# Counters and plotting

by Koenraad De Smedt at UiB

---
We have already seen that a frequency distribution (FreqDist) in NLTK is a kind of counter. We can also make our own counters to find the frequency of each item in a sequence. 

This notebook shows:
1.   How to make a counter with the help of `Counter` (a subclass of dict) from the `collections` module. 
2.   How to plot the counts in a bar or line plot.

---



The genetic code in RNA is also a language! As an example, consider the sequence of nucleotides in the five-prime untranslated region (5' UTR) of [the mRNA in the BNT162b2 vaccine](https://berthub.eu/articles/posts/reverse-engineering-source-code-of-the-biontech-pfizer-vaccine/). We want to count how many times the different nucleotides occur in the sequence.

In [None]:
from collections import Counter
fiveprimeutr = 'GAAΨAAACΨAGΨAΨΨCΨΨCΨGGΨCCCCACAGACΨCAGAGAGAACCCGCCACC'
cntr = Counter(fiveprimeutr)
cntr


Let's make a bar plot of the counter. A counter is a kind of dict, so we can retrieve its keys and values.

In [None]:
import matplotlib.pyplot as plt
plt.bar(cntr.keys(), cntr.values(), align='center')
plt.title('Nucleotide frequencies')
plt.show()

---

Let's count character frequencies in a text.

In [None]:
story ='''Once upon a time, there was a princess called Buttercup.

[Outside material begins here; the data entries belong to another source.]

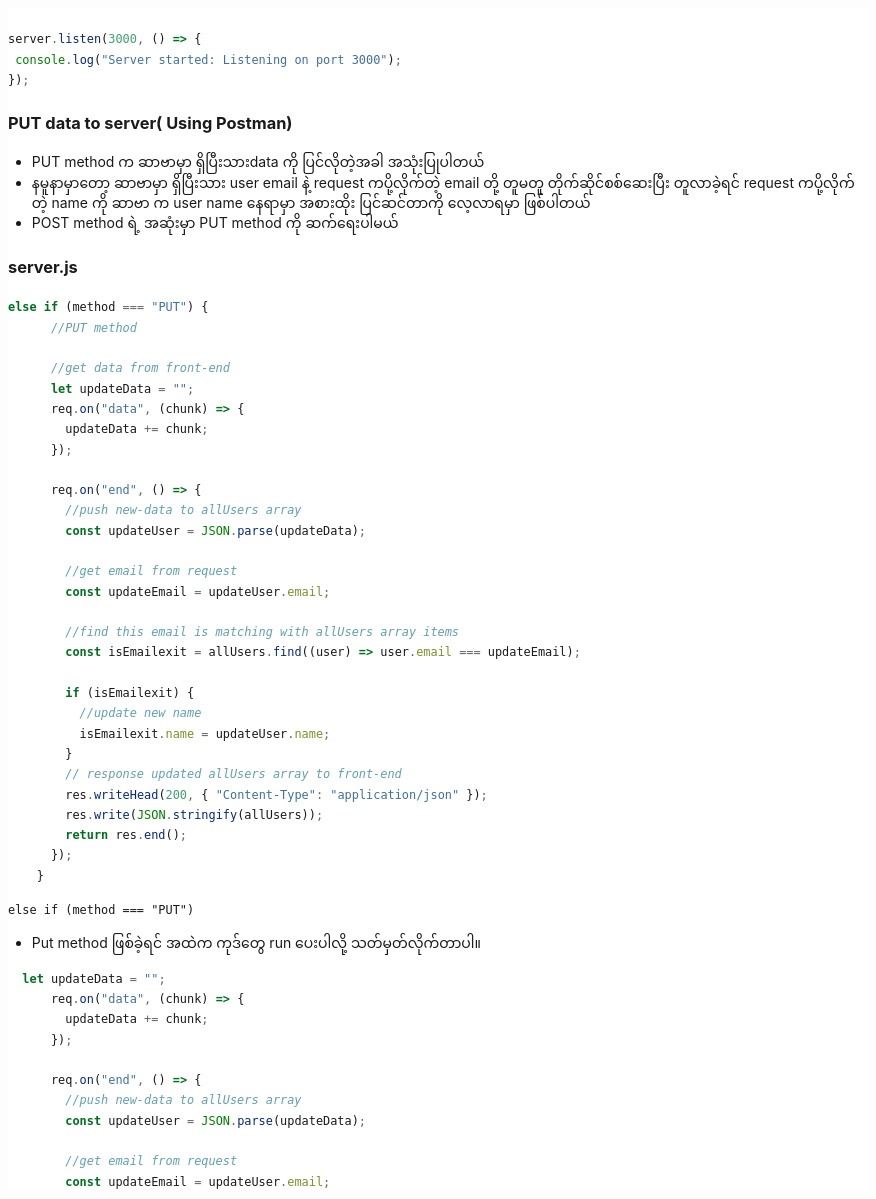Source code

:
 ```js

server.listen(3000, () => {
 console.log("Server started: Listening on port 3000");
});
```
### PUT data to server( Using Postman)
- PUT method က ဆာဗာမှာ ရှိပြီးသားdata ကို ပြင်လိုတဲ့အခါ အသုံးပြုပါတယ်
- နမူနာမှာတော့ ဆာဗာမှာ ရှိပြီးသား user email နဲ့ request ကပို့လိုက်တဲ့ email တို့ 
တူမတူ တိုက်ဆိုင်စစ်ဆေးပြီး တူလာခဲ့ရင် request ကပို့လိုက်တဲ့ name ကို ဆာဗာ က
user name နေရာမှာ အစားထိုး ပြင်ဆင်တာကို လေ့လာရမှာ ဖြစ်ပါတယ်
- POST method ရဲ့ အဆုံးမှာ PUT method ကို ဆက်ရေးပါမယ်
### server.js
```js
else if (method === "PUT") {
      //PUT method

      //get data from front-end
      let updateData = "";
      req.on("data", (chunk) => {
        updateData += chunk;
      });

      req.on("end", () => {
        //push new-data to allUsers array
        const updateUser = JSON.parse(updateData);
        
        //get email from request
        const updateEmail = updateUser.email;
        
        //find this email is matching with allUsers array items
        const isEmailexit = allUsers.find((user) => user.email === updateEmail);

        if (isEmailexit) {
          //update new name
          isEmailexit.name = updateUser.name;
        }
        // response updated allUsers array to front-end
        res.writeHead(200, { "Content-Type": "application/json" });
        res.write(JSON.stringify(allUsers));
        return res.end();
      });
    }
```
 `else if (method === "PUT")`
- Put method ဖြစ်ခဲ့ရင် အထဲက ကုဒ်တွေ run ပေးပါလို့ သတ်မှတ်လိုက်တာပါ။
```js
  let updateData = "";
      req.on("data", (chunk) => {
        updateData += chunk;
      });

      req.on("end", () => {
        //push new-data to allUsers array
        const updateUser = JSON.parse(updateData);
        
        //get email from request
        const updateEmail = updateUser.email;
  ```
    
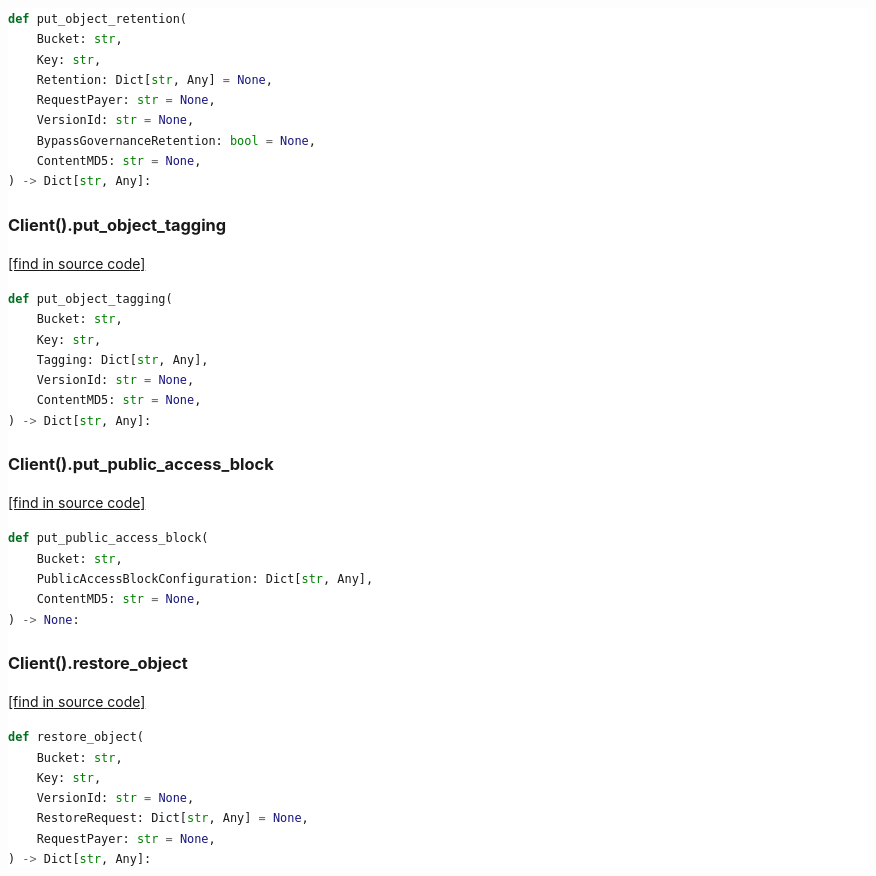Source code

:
 ```python
def put_object_retention(
    Bucket: str,
    Key: str,
    Retention: Dict[str, Any] = None,
    RequestPayer: str = None,
    VersionId: str = None,
    BypassGovernanceRetention: bool = None,
    ContentMD5: str = None,
) -> Dict[str, Any]:
```

### Client().put_object_tagging

[[find in source code]](https://github.com/vemel/mypy_boto3/blob/master/mypy_boto3_output/mypy_boto3/s3/client.py#L737)

```python
def put_object_tagging(
    Bucket: str,
    Key: str,
    Tagging: Dict[str, Any],
    VersionId: str = None,
    ContentMD5: str = None,
) -> Dict[str, Any]:
```

### Client().put_public_access_block

[[find in source code]](https://github.com/vemel/mypy_boto3/blob/master/mypy_boto3_output/mypy_boto3/s3/client.py#L748)

```python
def put_public_access_block(
    Bucket: str,
    PublicAccessBlockConfiguration: Dict[str, Any],
    ContentMD5: str = None,
) -> None:
```

### Client().restore_object

[[find in source code]](https://github.com/vemel/mypy_boto3/blob/master/mypy_boto3_output/mypy_boto3/s3/client.py#L757)

```python
def restore_object(
    Bucket: str,
    Key: str,
    VersionId: str = None,
    RestoreRequest: Dict[str, Any] = None,
    RequestPayer: str = None,
) -> Dict[str, Any]:
```
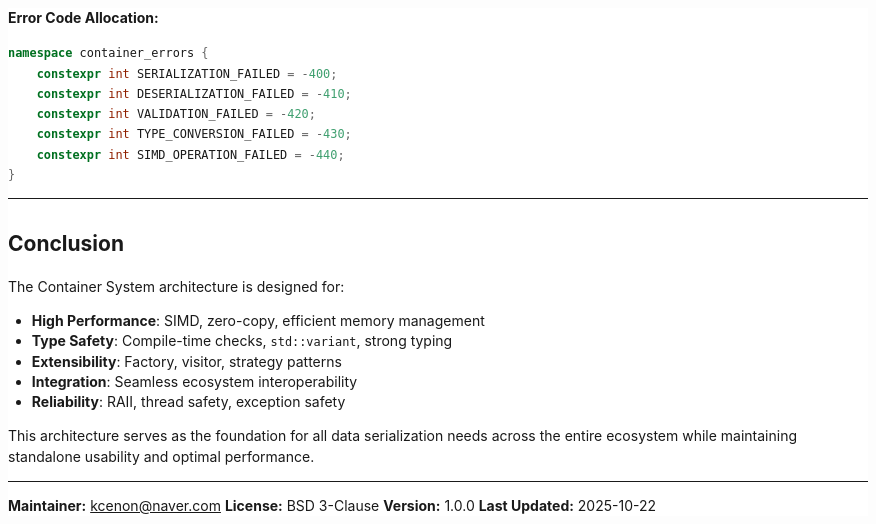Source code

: **Error Code Allocation:**
```cpp
namespace container_errors {
    constexpr int SERIALIZATION_FAILED = -400;
    constexpr int DESERIALIZATION_FAILED = -410;
    constexpr int VALIDATION_FAILED = -420;
    constexpr int TYPE_CONVERSION_FAILED = -430;
    constexpr int SIMD_OPERATION_FAILED = -440;
}
```

---

## Conclusion

The Container System architecture is designed for:
- **High Performance**: SIMD, zero-copy, efficient memory management
- **Type Safety**: Compile-time checks, `std::variant`, strong typing
- **Extensibility**: Factory, visitor, strategy patterns
- **Integration**: Seamless ecosystem interoperability
- **Reliability**: RAII, thread safety, exception safety

This architecture serves as the foundation for all data serialization needs across the entire ecosystem while maintaining standalone usability and optimal performance.

---

**Maintainer:** kcenon@naver.com
**License:** BSD 3-Clause
**Version:** 1.0.0
**Last Updated:** 2025-10-22
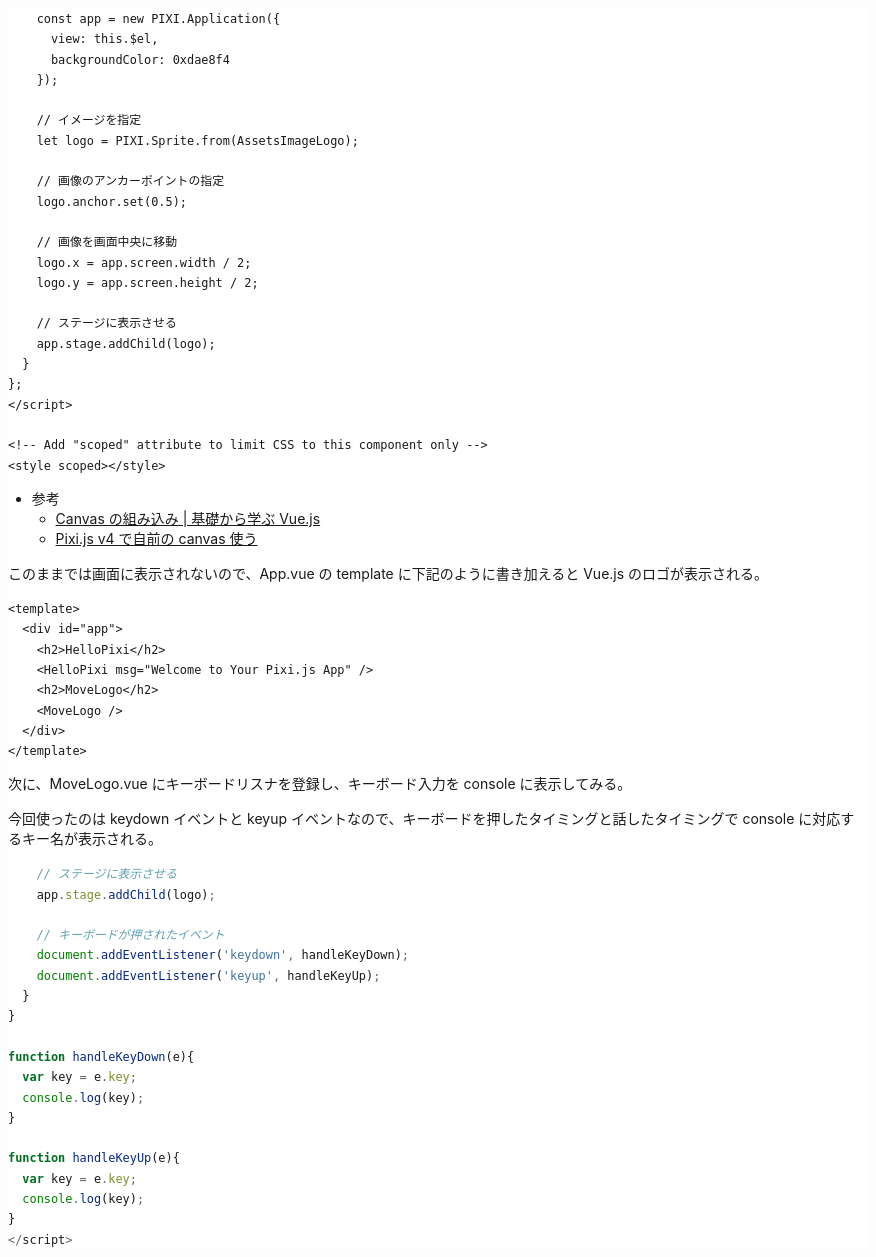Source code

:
 ```vue:MoveLogo.vue
    const app = new PIXI.Application({
      view: this.$el,
      backgroundColor: 0xdae8f4
    });

    // イメージを指定
    let logo = PIXI.Sprite.from(AssetsImageLogo);

    // 画像のアンカーポイントの指定
    logo.anchor.set(0.5);

    // 画像を画面中央に移動
    logo.x = app.screen.width / 2;
    logo.y = app.screen.height / 2;

    // ステージに表示させる
    app.stage.addChild(logo);
  }
};
</script>

<!-- Add "scoped" attribute to limit CSS to this component only -->
<style scoped></style>
```

- 参考
  - [Canvas の組み込み | 基礎から学ぶ Vue.js](https://cr-vue.mio3io.com/examples/canvas.html)
  - [Pixi.js v4 で自前の canvas 使う](https://qiita.com/zuya/items/9d5071bba4d98e4d4a9f)

このままでは画面に表示されないので、App.vue の template に下記のように書き加えると Vue.js のロゴが表示される。

```vue:App.vue
<template>
  <div id="app">
    <h2>HelloPixi</h2>
    <HelloPixi msg="Welcome to Your Pixi.js App" />
    <h2>MoveLogo</h2>
    <MoveLogo />
  </div>
</template>
```

次に、MoveLogo.vue にキーボードリスナを登録し、キーボード入力を console に表示してみる。

今回使ったのは keydown イベントと keyup イベントなので、キーボードを押したタイミングと話したタイミングで console に対応するキー名が表示される。

```javascript
    // ステージに表示させる
    app.stage.addChild(logo);

    // キーボードが押されたイベント
    document.addEventListener('keydown', handleKeyDown);
    document.addEventListener('keyup', handleKeyUp);
  }
}

function handleKeyDown(e){
  var key = e.key;
  console.log(key);
}

function handleKeyUp(e){
  var key = e.key;
  console.log(key);
}
</script>
```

She had a
farm-hand called Westley; whenever she tells him to do something, he always
answers: "As you wish." At first she didn't realize he loves her, but
eventually she realizes it and she loves him too! Westley leaves to seek his
fortune overseas so they can marry. When his ship is attacked by the Dread
Pirate Roberts, who is infamous for never leaving survivors, Westley is
presumed dead...'''

charcount = Counter(story.casefold())
charcount

A counter is unordered. If we want to get the counted items by decreasing frequency, we can use the `most_common()` method. This produces a list of pairs with keys and values.

In [None]:
charcount.most_common()

Let's get the 10 most common items in a specified format and print each character with its frequency. Of course, the space is invisible.

In [None]:
for ch, freq in charcount.most_common(10):
  print(ch, freq)

Put only the frequencies of all items, in decreasing order, into a list. Print the first ten of these numbers.

In [None]:
frequencies = [freq for ch, freq in charcount.most_common()]
print(frequencies[:10])

Make a line plot of all frequencies with the `pyplot` module. Uncomment the `plt.figure` instruction to specify the plot resolution.

In [None]:
# plt.figure(dpi=120)
plt.plot(frequencies)
plt.title('Character frequencies')
plt.ylabel('Frequency')
plt.xlabel('Index')
plt.show()

### Exercises

1.   Can you make a counter of a set? Does it make sense?
2.   For which purposes can knowledge about character frequencies be useful?
3.   If you look at a frequency plot of characters in normal text, what do you observe? Why is it not a straight line?